Branched Coverings of Non-Orientable 3-Manifolds

3-manifoldsgt.geometric-topology

A continuous map of 3-dimensional manifolds $f \colon M^3 \to N^3$ is called a branched covering if there is a link $L \subset N^3$, such that the restriction $f \colon M \setminus f^{-1}(L) \to N \setminus L$ is a covering map in the usual sense. In that case we say that $f$ is branched along $L$, and the degree of $f$ is the degree of the aforementioned restriction. A classical result by Hilden and Montesinos states that each closed orientable 3-manifold $M$ can be represented as a branched covering $M \to S^3$ over the 3-sphere branched along a knot.

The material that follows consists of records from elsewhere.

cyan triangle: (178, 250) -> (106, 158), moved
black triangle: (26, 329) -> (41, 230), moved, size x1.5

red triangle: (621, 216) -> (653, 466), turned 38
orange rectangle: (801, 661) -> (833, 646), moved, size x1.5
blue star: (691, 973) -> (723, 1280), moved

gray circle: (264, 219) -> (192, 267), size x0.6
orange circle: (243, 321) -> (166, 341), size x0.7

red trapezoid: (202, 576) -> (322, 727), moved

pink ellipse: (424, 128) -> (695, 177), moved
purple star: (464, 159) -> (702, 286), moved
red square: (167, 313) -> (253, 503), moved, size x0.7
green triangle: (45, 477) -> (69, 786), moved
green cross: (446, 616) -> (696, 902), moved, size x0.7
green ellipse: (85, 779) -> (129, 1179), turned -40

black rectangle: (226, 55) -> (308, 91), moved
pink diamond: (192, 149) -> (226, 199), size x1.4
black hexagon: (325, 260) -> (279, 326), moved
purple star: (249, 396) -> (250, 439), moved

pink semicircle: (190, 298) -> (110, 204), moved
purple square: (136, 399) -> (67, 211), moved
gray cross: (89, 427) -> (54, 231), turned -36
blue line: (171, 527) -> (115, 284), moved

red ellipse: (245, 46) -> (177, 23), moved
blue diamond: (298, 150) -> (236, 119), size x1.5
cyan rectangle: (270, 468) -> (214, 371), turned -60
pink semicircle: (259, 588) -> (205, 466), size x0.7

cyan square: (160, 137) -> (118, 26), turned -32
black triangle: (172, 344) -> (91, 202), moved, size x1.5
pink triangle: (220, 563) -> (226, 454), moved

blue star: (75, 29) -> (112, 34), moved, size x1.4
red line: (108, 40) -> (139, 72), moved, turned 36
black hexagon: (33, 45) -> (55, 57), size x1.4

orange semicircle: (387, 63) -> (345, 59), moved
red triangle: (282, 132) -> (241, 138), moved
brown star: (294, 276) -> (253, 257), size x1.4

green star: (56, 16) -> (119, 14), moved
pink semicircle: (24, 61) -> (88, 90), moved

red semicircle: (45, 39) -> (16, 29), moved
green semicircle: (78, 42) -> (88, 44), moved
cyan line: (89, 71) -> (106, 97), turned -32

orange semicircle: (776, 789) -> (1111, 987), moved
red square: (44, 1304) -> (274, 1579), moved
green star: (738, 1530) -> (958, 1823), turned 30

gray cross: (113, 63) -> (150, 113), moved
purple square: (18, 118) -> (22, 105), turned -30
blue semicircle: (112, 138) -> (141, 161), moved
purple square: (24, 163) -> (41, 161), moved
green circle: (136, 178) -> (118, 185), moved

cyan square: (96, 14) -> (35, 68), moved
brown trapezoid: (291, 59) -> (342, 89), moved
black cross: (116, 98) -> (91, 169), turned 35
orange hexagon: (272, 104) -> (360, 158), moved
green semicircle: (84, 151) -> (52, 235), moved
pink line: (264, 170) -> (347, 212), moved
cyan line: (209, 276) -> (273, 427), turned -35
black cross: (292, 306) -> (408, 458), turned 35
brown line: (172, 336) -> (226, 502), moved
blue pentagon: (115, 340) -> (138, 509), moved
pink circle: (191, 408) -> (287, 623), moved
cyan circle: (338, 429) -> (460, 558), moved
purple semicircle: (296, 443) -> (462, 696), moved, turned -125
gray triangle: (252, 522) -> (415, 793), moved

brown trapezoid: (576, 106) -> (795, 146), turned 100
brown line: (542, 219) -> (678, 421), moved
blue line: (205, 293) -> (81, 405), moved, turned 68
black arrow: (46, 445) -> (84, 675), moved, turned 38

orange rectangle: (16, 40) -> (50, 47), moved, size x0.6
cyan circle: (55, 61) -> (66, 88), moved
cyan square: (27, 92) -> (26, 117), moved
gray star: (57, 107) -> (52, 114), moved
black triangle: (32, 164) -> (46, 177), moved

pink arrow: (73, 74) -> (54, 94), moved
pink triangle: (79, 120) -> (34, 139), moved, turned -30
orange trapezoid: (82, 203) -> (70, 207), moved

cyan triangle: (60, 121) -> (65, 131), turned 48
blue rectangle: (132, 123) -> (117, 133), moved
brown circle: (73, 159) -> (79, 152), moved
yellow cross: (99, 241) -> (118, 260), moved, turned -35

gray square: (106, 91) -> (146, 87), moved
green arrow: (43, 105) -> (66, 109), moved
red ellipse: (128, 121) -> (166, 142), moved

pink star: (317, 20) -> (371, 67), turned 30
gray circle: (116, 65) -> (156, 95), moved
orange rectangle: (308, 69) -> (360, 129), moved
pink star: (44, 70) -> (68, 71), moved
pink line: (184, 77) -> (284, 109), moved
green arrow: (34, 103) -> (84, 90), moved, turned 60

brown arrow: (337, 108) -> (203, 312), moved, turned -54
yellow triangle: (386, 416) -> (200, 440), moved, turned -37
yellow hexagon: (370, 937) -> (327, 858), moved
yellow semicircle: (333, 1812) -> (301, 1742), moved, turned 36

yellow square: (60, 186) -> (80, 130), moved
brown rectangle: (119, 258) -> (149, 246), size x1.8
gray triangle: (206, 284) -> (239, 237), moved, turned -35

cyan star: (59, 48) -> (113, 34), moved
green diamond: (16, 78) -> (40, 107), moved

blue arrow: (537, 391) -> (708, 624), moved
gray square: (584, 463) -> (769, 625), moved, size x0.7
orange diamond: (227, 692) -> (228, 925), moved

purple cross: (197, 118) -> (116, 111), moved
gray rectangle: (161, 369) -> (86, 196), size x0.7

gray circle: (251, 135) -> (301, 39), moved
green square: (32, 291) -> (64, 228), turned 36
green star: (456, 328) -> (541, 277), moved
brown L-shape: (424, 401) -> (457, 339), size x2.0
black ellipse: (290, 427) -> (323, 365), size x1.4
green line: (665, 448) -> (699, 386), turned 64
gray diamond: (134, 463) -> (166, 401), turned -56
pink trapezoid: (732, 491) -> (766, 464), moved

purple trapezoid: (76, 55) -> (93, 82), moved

In the non-orientable case Berstein and Edmonds showed that each compact non-orientable manifold $N$ without boundary can be represented as a branched covering over $N_1=\mathbb{R}P^2 \times S^1$. Moreover, a non-orientable manifold $M$ branched covers $N_2=$ the non-trivial $S^2$-bundle over $S^1$ iff the Bockstein $\in H^2(M,\mathbb{Z})$ of its first tangent Stiefel-Whitney class is zero. The question is: is there a branched covering map from $S^3$ to at least one of the manifolds $N_1,N_2$? If this turns out to be true, then every compact 3-manifold without boundary, orientable or not, would be a branched covering of $\mathbb{R}P^2 \times S^1$.

Best Answer

A branched covering must induce a surjection on rational homology, which one can see, for example, by the existence of a transfer homomorphism. So there is no branched covering $S^3 \to \mathbb{R}P^2 \times S^1$.